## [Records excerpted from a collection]
______

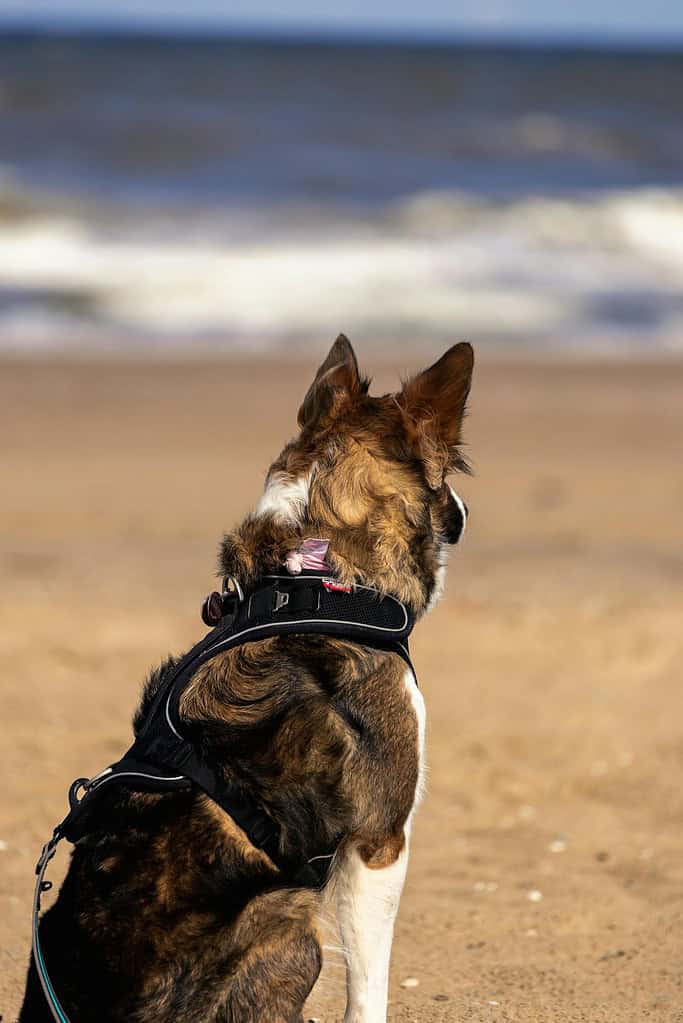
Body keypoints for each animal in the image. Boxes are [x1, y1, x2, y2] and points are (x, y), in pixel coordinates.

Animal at [18, 335, 472, 1023]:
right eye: (445, 480)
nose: (465, 514)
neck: (314, 578)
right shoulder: (380, 839)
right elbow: (368, 986)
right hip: (289, 925)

______

## [Task goal]
From the data above, count the lines that hold the string "right". Reply with only that number.

## [Response area]
4